Wu-tang is a dance originating in Philadelphia before spreading throughout the city and the surrounding region. The dance is normally performed to Baltimore club music. The dance involves a jerking of the arms in an up-and-down/side-to-side motion. The movement of the arms sometimes resembles flexing. Each individual person adds their own spin to the dance, be it fancy footwork or the mimicking of gunshots.

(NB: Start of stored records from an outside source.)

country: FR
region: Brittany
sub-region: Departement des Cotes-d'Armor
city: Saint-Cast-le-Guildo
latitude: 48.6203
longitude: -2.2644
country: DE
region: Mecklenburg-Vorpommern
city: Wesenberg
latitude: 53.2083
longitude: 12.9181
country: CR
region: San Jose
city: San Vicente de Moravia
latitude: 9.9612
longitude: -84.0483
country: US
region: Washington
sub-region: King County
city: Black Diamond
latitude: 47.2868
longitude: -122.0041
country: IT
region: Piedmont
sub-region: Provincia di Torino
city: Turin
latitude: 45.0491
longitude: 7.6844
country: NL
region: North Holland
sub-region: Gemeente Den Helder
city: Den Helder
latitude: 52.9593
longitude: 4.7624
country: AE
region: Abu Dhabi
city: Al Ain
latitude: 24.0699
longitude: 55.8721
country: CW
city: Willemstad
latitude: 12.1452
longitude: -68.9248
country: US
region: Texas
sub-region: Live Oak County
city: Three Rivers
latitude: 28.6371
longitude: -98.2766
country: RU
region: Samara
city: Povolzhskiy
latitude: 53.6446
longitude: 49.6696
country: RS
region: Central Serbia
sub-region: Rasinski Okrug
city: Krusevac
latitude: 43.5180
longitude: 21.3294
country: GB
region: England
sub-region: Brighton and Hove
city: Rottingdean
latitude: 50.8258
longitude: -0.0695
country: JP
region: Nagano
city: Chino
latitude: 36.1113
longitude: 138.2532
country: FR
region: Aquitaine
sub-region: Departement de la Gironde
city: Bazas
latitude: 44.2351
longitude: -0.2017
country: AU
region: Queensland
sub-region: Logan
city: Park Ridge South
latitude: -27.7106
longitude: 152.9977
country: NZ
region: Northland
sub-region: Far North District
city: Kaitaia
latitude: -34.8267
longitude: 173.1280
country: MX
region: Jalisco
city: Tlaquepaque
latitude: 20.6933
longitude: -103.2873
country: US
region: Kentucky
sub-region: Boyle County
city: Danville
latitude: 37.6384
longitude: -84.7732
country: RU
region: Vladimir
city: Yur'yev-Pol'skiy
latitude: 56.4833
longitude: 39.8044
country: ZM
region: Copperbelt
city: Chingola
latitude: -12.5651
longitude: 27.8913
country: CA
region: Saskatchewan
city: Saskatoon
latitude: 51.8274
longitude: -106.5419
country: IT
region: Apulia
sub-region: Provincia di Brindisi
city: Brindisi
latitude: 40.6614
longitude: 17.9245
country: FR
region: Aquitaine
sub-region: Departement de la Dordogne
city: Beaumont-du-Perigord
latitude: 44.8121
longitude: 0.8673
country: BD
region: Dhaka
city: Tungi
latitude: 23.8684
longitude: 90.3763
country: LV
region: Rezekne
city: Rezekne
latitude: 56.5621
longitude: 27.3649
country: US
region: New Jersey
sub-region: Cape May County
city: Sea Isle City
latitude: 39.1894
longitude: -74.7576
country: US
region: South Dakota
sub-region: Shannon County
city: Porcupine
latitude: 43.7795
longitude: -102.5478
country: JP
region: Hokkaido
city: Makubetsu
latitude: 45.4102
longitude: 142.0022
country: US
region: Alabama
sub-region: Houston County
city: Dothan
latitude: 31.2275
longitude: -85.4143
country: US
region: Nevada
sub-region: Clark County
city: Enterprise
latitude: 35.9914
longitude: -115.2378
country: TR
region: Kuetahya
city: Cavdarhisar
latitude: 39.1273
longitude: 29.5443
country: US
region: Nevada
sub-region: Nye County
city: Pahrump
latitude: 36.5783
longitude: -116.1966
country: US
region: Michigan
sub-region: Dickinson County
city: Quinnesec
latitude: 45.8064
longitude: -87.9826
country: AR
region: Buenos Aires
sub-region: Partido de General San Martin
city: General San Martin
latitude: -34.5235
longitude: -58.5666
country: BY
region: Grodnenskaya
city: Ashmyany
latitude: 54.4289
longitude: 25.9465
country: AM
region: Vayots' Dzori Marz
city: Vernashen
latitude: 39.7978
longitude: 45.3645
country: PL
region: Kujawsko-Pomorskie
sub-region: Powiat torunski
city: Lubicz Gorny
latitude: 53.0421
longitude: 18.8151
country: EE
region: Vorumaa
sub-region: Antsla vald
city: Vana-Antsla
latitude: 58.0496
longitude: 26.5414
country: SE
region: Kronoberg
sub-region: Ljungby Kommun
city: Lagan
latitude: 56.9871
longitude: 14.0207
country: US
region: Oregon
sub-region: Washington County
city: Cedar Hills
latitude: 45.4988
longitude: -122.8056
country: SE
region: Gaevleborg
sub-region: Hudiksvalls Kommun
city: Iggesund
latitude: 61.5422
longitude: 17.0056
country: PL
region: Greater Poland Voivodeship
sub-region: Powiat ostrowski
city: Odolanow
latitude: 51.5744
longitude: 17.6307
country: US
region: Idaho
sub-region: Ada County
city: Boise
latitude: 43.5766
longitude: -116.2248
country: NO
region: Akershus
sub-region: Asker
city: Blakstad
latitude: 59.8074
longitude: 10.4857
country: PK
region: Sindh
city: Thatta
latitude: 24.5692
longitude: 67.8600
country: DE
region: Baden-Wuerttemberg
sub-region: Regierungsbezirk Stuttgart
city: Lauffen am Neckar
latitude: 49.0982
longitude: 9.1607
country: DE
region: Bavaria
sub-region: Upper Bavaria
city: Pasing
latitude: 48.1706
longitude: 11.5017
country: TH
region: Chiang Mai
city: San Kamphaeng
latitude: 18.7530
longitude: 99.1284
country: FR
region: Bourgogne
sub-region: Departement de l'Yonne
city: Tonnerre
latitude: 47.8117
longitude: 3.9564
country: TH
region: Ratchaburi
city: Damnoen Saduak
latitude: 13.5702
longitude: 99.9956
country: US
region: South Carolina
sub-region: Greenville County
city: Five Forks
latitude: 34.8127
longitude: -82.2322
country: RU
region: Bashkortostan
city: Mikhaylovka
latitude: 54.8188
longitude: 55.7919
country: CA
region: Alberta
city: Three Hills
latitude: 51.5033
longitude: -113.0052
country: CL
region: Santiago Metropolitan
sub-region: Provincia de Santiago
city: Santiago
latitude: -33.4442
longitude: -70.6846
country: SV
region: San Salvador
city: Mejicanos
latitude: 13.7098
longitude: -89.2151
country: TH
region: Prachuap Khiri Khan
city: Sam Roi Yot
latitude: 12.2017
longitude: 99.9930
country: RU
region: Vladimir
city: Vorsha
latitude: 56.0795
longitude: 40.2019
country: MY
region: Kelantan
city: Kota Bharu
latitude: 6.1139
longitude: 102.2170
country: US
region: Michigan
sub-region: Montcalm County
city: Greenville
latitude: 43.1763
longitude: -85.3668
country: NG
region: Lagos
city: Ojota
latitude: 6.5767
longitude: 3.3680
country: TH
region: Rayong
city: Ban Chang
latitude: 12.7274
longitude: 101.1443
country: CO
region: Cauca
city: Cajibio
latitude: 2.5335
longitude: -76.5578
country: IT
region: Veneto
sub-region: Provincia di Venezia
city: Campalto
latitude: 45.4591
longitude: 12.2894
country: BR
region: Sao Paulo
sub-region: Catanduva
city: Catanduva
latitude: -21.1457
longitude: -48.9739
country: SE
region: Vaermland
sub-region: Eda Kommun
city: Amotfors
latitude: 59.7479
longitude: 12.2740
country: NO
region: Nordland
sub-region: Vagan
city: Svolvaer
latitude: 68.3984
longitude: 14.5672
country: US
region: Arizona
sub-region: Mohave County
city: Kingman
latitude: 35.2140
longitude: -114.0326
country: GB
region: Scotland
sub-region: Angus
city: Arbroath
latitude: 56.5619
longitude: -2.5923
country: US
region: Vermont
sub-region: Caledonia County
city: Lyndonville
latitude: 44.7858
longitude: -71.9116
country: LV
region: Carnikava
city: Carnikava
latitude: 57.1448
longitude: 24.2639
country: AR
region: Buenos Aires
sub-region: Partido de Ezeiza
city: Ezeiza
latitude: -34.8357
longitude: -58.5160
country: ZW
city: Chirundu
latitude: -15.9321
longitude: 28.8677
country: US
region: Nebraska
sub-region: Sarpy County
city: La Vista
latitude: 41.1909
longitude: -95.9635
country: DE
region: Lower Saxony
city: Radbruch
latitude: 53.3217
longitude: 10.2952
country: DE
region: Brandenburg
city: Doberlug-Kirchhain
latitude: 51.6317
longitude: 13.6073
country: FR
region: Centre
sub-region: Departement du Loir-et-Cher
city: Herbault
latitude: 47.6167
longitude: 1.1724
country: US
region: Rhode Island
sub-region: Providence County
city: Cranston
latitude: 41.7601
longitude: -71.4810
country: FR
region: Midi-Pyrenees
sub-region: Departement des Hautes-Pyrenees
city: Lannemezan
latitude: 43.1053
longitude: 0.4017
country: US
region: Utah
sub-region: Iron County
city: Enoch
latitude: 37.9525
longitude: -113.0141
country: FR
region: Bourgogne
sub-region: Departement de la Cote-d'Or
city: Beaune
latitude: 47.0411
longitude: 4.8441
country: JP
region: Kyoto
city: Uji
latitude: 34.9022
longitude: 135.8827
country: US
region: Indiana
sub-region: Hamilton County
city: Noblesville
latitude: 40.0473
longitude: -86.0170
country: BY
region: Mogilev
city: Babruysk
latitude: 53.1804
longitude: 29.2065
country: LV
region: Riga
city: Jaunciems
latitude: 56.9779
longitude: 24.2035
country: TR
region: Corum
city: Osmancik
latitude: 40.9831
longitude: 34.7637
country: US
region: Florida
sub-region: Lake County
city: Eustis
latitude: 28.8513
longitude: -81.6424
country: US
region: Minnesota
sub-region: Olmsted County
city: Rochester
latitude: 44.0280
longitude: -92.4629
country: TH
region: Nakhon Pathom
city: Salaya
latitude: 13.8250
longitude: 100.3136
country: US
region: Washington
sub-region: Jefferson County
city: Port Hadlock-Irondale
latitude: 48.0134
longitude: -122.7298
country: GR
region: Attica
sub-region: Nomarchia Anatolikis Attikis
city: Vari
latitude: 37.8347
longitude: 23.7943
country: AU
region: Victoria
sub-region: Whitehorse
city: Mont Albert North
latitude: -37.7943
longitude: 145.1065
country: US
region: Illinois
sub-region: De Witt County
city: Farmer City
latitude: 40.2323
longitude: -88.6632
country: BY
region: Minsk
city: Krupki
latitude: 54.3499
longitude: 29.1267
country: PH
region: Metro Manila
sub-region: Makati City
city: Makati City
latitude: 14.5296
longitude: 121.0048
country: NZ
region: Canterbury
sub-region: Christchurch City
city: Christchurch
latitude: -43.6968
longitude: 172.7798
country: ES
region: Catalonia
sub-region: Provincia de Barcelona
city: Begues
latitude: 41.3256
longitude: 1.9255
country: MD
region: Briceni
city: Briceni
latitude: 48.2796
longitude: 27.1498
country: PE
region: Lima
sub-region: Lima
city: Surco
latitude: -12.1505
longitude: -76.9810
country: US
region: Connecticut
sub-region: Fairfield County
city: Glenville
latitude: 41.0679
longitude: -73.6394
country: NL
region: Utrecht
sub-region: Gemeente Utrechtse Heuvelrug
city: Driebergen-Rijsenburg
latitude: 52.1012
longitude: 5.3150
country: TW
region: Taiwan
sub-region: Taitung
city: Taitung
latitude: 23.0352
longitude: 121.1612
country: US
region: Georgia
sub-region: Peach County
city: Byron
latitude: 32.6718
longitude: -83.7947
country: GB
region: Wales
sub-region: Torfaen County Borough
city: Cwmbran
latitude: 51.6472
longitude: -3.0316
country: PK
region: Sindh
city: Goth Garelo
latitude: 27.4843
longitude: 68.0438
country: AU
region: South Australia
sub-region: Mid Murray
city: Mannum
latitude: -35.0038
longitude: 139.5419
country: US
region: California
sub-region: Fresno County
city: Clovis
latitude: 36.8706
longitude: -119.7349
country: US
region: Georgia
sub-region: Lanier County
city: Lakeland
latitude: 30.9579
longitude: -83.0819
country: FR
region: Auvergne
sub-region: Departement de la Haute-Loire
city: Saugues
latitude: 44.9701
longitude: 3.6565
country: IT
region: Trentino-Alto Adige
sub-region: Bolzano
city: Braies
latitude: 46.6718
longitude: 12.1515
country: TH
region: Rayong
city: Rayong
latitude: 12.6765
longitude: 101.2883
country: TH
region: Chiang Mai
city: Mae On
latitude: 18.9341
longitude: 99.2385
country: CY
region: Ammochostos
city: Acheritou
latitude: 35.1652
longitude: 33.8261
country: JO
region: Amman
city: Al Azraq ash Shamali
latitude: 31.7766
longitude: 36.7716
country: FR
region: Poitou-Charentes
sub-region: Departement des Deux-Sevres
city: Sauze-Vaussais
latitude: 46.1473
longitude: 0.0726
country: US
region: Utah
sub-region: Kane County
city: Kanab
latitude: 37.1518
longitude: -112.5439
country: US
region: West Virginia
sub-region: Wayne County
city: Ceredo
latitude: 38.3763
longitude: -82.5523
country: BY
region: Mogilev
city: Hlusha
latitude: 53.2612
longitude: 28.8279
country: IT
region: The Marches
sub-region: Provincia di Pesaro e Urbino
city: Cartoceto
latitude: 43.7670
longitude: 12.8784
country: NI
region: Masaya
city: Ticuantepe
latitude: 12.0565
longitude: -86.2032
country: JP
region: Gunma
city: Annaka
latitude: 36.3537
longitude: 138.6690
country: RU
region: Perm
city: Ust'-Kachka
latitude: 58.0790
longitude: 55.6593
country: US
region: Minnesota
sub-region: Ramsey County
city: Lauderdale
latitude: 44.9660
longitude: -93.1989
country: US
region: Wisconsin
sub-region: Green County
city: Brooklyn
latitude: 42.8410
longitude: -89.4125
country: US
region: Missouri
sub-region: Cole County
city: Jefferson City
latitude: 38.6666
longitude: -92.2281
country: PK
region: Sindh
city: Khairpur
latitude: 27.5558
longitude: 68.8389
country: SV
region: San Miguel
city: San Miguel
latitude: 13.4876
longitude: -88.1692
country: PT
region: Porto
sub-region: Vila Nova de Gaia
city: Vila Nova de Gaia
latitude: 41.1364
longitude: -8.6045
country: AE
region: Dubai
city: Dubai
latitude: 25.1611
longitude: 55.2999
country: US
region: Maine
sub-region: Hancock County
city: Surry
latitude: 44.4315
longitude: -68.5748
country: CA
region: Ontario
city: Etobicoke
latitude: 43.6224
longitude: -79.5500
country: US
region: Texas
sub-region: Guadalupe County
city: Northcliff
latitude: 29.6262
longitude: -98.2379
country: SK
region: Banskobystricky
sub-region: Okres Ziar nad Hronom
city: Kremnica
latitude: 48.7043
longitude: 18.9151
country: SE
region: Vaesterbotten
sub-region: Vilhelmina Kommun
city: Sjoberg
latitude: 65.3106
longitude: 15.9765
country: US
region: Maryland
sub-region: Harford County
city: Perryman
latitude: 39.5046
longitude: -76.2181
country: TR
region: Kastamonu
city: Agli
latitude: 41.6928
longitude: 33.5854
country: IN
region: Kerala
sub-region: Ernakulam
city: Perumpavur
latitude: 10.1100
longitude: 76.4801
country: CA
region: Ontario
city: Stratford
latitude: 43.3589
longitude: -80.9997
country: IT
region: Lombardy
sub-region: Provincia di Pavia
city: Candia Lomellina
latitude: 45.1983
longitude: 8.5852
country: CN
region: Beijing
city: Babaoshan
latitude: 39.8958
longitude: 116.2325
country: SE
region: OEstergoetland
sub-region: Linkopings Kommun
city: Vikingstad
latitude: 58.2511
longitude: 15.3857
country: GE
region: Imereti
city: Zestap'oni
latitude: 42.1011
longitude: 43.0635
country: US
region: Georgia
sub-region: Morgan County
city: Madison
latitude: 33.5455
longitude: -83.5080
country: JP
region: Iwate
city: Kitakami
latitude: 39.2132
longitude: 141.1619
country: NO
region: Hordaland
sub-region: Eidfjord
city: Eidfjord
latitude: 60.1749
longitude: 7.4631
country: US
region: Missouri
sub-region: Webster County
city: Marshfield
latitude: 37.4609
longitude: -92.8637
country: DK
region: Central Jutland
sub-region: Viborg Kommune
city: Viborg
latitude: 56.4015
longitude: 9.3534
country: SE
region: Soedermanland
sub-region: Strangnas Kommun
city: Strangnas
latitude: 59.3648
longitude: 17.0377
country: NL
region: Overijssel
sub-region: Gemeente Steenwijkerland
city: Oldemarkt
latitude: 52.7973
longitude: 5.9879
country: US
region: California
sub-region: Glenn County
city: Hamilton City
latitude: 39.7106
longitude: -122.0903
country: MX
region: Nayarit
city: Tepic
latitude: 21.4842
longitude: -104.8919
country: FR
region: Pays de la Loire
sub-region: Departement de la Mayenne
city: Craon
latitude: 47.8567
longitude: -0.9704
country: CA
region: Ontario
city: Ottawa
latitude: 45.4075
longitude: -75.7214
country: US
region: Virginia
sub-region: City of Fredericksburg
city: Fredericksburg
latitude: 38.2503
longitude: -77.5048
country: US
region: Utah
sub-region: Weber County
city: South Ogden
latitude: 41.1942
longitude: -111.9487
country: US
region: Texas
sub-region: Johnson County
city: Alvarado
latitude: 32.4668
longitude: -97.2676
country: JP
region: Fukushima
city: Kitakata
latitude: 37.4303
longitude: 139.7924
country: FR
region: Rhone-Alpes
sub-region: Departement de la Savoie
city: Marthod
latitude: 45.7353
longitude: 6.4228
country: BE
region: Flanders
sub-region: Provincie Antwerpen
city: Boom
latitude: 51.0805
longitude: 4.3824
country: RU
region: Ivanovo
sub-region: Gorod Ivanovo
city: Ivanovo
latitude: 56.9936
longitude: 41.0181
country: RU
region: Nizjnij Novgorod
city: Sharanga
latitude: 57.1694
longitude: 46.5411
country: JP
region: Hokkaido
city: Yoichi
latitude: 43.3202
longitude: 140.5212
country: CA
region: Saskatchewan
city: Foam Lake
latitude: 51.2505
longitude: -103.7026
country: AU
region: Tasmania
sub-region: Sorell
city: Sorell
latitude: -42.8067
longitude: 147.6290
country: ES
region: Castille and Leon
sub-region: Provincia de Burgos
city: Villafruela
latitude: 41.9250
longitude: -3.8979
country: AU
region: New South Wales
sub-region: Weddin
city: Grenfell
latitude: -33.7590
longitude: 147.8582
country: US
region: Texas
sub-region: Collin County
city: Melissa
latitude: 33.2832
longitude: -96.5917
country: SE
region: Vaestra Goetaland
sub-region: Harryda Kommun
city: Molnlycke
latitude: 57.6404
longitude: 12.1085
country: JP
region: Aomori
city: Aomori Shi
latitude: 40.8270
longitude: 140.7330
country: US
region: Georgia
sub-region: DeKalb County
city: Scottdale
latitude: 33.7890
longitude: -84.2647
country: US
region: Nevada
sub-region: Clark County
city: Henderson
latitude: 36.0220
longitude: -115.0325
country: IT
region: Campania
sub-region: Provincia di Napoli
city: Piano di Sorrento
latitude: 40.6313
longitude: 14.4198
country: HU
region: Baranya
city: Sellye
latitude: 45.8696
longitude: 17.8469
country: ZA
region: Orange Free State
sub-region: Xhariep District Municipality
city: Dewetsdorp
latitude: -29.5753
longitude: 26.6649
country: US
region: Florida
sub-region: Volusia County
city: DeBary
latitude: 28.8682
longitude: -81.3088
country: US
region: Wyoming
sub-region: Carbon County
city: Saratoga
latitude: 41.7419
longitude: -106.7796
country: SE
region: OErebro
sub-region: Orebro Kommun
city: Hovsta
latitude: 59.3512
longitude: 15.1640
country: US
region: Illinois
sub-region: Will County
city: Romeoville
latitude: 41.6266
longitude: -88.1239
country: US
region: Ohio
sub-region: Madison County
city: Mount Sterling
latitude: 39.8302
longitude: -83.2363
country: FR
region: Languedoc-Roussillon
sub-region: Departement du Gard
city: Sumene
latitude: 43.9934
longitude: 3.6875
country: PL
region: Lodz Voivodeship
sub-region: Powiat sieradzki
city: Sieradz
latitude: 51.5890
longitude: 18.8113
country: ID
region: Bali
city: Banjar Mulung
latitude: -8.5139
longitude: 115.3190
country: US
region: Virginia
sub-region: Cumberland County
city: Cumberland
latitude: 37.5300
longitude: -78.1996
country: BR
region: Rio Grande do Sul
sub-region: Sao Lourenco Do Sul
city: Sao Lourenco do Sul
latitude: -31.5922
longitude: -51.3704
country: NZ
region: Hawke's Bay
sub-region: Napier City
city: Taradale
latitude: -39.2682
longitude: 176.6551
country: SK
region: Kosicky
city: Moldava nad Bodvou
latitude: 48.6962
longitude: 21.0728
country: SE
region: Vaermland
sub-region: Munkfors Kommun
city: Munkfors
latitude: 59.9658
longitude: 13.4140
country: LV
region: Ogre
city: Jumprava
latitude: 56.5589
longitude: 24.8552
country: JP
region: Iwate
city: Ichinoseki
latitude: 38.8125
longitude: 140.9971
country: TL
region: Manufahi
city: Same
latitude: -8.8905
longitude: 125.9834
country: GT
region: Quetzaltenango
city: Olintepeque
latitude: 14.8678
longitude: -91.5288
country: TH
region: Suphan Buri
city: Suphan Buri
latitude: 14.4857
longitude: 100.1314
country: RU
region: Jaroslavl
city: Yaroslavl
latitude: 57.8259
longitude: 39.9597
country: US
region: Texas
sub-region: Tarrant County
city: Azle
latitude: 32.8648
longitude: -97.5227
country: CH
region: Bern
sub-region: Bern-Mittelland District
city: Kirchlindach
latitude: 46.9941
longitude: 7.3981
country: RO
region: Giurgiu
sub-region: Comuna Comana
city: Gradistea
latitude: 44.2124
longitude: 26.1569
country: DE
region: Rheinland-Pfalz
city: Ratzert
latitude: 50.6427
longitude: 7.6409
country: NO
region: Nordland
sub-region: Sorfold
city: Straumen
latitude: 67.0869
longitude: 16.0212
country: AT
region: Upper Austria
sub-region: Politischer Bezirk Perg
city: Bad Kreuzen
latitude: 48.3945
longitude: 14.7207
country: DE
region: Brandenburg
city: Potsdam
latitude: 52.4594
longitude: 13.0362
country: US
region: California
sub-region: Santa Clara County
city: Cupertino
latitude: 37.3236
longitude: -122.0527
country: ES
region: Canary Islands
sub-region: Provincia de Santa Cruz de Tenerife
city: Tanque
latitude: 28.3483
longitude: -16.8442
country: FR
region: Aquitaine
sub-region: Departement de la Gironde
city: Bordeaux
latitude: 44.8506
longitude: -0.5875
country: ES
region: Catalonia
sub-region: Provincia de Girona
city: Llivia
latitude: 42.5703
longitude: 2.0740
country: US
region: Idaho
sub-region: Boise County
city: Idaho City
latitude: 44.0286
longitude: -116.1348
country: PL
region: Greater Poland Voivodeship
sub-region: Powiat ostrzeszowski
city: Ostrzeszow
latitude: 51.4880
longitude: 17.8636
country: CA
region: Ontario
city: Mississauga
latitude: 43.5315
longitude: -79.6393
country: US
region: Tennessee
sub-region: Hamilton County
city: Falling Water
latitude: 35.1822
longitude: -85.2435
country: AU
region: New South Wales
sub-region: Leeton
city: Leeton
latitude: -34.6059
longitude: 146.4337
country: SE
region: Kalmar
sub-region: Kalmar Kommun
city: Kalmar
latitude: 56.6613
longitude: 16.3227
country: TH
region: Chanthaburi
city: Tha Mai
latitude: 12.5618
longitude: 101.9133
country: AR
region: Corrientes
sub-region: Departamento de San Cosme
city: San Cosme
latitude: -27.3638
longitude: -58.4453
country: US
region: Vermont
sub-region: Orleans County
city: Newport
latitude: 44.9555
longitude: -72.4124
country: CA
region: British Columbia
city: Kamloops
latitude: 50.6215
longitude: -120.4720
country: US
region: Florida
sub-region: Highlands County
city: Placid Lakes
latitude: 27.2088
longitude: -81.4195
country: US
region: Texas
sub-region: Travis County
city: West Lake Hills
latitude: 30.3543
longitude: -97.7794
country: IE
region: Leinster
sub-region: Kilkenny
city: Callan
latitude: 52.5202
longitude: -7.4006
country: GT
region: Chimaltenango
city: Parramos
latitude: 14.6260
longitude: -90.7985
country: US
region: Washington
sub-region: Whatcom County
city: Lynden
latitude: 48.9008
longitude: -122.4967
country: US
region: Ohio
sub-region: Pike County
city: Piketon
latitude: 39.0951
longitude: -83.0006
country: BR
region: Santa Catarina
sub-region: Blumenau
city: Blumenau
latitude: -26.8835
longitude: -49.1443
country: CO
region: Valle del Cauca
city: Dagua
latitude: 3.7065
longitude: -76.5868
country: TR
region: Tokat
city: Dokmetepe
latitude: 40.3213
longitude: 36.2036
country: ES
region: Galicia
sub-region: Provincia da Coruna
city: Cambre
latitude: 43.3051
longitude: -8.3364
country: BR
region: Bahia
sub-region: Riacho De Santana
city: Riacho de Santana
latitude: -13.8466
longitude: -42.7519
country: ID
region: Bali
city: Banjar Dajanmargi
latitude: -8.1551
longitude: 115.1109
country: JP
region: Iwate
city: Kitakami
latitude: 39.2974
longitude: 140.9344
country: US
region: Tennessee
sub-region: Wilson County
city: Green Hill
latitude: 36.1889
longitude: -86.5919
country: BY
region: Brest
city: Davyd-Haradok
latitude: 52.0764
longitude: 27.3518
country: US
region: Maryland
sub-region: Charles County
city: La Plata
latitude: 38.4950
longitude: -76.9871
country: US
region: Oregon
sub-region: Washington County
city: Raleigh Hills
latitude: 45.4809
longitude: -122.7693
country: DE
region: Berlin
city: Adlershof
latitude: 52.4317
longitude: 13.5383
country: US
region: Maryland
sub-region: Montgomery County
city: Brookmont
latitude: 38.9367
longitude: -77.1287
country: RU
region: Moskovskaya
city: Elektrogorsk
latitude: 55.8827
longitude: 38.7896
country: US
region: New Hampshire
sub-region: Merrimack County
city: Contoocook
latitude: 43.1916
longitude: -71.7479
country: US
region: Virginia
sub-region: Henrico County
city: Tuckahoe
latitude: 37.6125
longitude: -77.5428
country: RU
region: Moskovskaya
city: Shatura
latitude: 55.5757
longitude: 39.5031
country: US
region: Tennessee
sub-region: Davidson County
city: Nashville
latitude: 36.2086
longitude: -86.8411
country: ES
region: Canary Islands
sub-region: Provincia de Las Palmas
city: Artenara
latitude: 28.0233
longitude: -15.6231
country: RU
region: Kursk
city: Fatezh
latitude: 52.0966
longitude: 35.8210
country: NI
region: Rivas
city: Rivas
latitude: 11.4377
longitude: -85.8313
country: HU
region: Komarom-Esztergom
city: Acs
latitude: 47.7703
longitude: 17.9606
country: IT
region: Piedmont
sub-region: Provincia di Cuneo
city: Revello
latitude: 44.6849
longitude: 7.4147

A similar Philly dance is the "D-Mack" or "D-Mac," in which a dancer moves his arms or legs on one side of his body (often in a similar motion as the Wu-tang), and then imitates the same moves on the other side of his body. The Wu-tang dance has become very popular around the Philadelphia-New Jersey-Baltimore region, and it has been compared with the Harlem Shake of Harlem, the Bay Area's hyphy dances, Atlanta's crunk dances, Baltimore's "Rockin' Off" dance, Miami's "stickin' n rollin'", and Compton's "Krumping" or "crip-walking." South Miami also has their own version of the Philadelphia Wu Tang dance, but it consists of more rapid movements of the arm and vigorous swinging of arms in a forward motion and has more use of the legs.

The dance bears no relation to the rap-group "Wu-Tang Clan" nor does it to the style of martial arts known as Wutang, though the name of the dance itself may have been derived from either source.

Ciara can be seen doing part of the dance in her music videos for songs "Work" and "Gimmie That Bass".

The creator of the Wu-Tang was originally DJ Freaknasty.